Reputation: 103
I would like to maintain the multilevel structure of my columns while applying get_dummies()
to particular subcolumns.
For example, given the dataframe:
In [1]: df = pd.DataFrame({('A','one'):['a','a','b'],
('A','two'):['b','a','a'],
('B','one'):['b','b','a'],
('B','two'):['a','a','a'],
('C','one'):['b','a','b'],
('C','two'):['a','b','a'],})
df
Out[1]:
A B C
one two one two one two
0 a b b a b a
1 a a b a a b
2 b a a a b a
I'd like to produce something along the lines of the following:
A B C
one_a one_b two one_a one_b two one_a one_b two
0 1 0 b 0 1 a 0 1 a
1 1 0 a 0 1 a 1 0 b
2 0 1 a 1 0 a 0 1 a
How can I produce a result similar to the one above? How do I encode a subcolumn as a one-hot vector without affecting the multilevel structure of the dataframe?
I have tried the code below, and I understand why it does not work.
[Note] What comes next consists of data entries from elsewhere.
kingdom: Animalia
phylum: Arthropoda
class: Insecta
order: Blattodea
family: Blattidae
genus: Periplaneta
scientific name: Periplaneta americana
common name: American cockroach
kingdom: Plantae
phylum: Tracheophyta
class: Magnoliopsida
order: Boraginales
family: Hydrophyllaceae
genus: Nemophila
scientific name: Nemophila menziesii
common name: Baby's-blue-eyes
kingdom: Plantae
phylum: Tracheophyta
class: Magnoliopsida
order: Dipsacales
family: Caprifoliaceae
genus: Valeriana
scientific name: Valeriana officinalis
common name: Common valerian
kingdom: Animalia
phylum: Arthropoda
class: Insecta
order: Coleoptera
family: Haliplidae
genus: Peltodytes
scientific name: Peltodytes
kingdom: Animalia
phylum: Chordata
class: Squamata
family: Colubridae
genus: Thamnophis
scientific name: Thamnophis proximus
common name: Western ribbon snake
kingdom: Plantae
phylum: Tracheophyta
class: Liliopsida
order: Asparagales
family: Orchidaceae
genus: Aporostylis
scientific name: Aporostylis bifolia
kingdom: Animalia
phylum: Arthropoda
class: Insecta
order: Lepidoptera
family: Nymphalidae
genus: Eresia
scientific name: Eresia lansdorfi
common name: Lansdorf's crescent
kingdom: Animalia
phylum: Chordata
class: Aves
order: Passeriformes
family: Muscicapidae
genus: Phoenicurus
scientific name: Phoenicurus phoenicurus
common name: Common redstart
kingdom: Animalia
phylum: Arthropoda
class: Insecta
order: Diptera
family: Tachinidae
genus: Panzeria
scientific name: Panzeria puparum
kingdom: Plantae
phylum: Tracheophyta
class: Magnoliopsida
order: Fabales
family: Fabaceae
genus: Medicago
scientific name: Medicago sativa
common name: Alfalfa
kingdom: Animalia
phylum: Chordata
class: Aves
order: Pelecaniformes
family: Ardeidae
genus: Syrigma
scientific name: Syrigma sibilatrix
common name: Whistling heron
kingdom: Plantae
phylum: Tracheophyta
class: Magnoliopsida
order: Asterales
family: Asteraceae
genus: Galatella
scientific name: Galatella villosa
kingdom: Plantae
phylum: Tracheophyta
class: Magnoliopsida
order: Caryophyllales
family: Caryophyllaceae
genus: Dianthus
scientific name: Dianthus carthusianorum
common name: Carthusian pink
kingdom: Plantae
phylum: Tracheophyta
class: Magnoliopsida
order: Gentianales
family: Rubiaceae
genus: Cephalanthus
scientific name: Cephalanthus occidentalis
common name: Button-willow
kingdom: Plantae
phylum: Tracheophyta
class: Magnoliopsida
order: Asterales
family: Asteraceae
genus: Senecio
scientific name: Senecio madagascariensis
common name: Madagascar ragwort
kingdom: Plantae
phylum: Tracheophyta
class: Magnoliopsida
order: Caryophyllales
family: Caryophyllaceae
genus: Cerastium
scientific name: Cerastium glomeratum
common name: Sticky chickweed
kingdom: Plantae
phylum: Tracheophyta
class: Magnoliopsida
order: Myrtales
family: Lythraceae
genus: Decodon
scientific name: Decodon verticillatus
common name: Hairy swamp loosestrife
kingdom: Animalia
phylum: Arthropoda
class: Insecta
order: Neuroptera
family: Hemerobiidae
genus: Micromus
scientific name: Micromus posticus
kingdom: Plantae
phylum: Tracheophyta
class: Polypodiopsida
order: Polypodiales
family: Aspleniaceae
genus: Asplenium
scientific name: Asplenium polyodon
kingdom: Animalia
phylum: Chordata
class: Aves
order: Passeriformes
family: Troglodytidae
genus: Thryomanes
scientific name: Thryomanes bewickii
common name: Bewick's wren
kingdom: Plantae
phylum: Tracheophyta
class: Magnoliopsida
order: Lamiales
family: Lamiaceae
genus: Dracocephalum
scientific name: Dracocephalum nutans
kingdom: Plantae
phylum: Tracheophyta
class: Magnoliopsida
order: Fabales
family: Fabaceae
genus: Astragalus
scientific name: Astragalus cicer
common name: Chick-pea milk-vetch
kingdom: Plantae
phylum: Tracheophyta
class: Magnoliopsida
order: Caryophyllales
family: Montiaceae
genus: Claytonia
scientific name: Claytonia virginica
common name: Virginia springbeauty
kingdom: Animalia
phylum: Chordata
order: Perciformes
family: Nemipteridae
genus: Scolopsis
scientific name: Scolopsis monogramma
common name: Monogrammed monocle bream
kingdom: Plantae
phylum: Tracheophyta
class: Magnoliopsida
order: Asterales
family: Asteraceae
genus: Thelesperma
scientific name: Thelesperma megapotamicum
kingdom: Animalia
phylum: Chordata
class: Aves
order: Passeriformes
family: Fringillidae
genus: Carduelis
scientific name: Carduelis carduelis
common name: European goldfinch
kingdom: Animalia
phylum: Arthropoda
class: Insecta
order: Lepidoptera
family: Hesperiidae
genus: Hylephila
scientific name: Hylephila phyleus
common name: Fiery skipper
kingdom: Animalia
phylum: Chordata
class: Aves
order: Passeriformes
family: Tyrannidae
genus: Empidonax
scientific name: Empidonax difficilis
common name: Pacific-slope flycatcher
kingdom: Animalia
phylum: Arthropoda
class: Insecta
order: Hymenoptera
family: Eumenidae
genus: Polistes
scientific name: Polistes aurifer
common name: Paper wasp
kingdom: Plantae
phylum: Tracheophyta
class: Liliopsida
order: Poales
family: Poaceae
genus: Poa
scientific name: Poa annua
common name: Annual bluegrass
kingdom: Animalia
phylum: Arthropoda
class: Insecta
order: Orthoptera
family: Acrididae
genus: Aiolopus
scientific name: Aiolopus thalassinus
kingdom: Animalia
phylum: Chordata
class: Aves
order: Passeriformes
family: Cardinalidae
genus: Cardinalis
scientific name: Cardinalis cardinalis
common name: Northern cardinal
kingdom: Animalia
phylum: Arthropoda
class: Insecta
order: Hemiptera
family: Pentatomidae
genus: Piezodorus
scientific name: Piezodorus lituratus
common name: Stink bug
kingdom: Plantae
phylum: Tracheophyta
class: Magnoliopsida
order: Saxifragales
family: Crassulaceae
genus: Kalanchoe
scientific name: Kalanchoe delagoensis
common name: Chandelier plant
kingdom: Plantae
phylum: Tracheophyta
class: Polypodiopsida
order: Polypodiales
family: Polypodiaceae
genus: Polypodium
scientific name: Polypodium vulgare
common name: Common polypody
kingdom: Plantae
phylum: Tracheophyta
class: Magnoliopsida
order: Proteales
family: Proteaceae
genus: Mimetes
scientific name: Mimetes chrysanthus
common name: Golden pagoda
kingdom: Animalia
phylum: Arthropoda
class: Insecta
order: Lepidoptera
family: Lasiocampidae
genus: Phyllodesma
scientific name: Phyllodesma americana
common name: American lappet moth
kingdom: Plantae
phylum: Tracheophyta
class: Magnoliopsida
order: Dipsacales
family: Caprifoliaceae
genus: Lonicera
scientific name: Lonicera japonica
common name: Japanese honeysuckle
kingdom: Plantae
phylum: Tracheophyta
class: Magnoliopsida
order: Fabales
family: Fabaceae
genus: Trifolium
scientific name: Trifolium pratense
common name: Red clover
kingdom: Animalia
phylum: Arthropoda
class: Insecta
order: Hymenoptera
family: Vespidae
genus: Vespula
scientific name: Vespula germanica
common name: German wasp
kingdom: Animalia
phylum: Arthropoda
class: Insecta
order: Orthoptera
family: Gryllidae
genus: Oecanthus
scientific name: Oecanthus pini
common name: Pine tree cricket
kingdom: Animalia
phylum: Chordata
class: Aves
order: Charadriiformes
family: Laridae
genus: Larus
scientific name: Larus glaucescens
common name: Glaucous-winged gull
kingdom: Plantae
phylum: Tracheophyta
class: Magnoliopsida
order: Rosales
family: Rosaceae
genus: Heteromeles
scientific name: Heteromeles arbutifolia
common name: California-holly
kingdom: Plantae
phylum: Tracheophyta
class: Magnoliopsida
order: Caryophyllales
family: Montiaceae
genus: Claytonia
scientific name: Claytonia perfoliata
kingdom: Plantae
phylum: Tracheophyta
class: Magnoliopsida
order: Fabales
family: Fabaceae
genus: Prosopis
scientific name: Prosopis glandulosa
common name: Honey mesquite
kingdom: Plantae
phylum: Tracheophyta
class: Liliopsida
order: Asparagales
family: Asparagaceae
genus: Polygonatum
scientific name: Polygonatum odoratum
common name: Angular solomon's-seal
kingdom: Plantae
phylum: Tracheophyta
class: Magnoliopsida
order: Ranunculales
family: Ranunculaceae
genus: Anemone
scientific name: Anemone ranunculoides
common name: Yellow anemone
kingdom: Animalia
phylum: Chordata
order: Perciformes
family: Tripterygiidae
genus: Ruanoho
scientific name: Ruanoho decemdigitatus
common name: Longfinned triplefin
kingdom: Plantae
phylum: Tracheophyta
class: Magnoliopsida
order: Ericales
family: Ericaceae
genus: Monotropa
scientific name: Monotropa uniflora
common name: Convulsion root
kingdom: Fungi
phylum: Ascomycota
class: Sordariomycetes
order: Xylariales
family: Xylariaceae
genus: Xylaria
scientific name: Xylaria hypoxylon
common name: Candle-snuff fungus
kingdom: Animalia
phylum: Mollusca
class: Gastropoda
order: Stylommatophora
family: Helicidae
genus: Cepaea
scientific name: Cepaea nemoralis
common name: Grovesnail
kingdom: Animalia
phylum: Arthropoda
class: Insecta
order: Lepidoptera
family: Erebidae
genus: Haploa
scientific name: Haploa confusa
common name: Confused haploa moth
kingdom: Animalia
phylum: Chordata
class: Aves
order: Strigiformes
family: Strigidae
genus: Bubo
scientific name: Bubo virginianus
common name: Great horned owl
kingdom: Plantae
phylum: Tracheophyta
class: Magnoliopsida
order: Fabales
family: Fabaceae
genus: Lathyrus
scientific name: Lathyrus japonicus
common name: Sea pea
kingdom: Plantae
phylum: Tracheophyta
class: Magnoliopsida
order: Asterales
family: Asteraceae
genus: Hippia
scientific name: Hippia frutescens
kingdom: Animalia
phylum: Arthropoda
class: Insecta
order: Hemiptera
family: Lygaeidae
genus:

I cannot insert two columns in place of one.
In [2]: df.loc[:, (slice(None),'one')] = pd.get_dummies(df.loc[:, (slice(None),'one')])
df
Out[2]:
A B C
one two one two one two
0 NaN b NaN a NaN a
1 NaN a NaN a NaN b
2 NaN a NaN a NaN a
I know I could also use drop_first=True
with get_dummies()
, but this would give me one column instead of two and would only work for binary variables.
Upvotes: 2
Views: 146
Reputation: 294258
Panda-fu
pd.get_dummies(df.stack(0).one, prefix='one').stack().unstack(0).T.join(
df.xs('two', axis=1, level=1, drop_level=False)
).sort_index(1)
A B C
one_a one_b two one_a one_b two one_a one_b two
0 1 0 b 0 1 a 0 1 a
1 1 0 a 0 1 a 1 0 b
2 0 1 a 1 0 a 0 1 a
Alternative
def f(d, n, k):
d = d[n]
o = d.pop(k)
return pd.get_dummies(o, prefix=k).join(d)
pd.concat({n: f(d, n, 'one') for n, d in df.groupby(axis=1, level=0)}, axis=1)
A B C
one_a one_b two one_a one_b two one_a one_b two
0 1 0 b 0 1 a 0 1 a
1 1 0 a 0 1 a 1 0 b
2 0 1 a 1 0 a 0 1 a
Upvotes: 3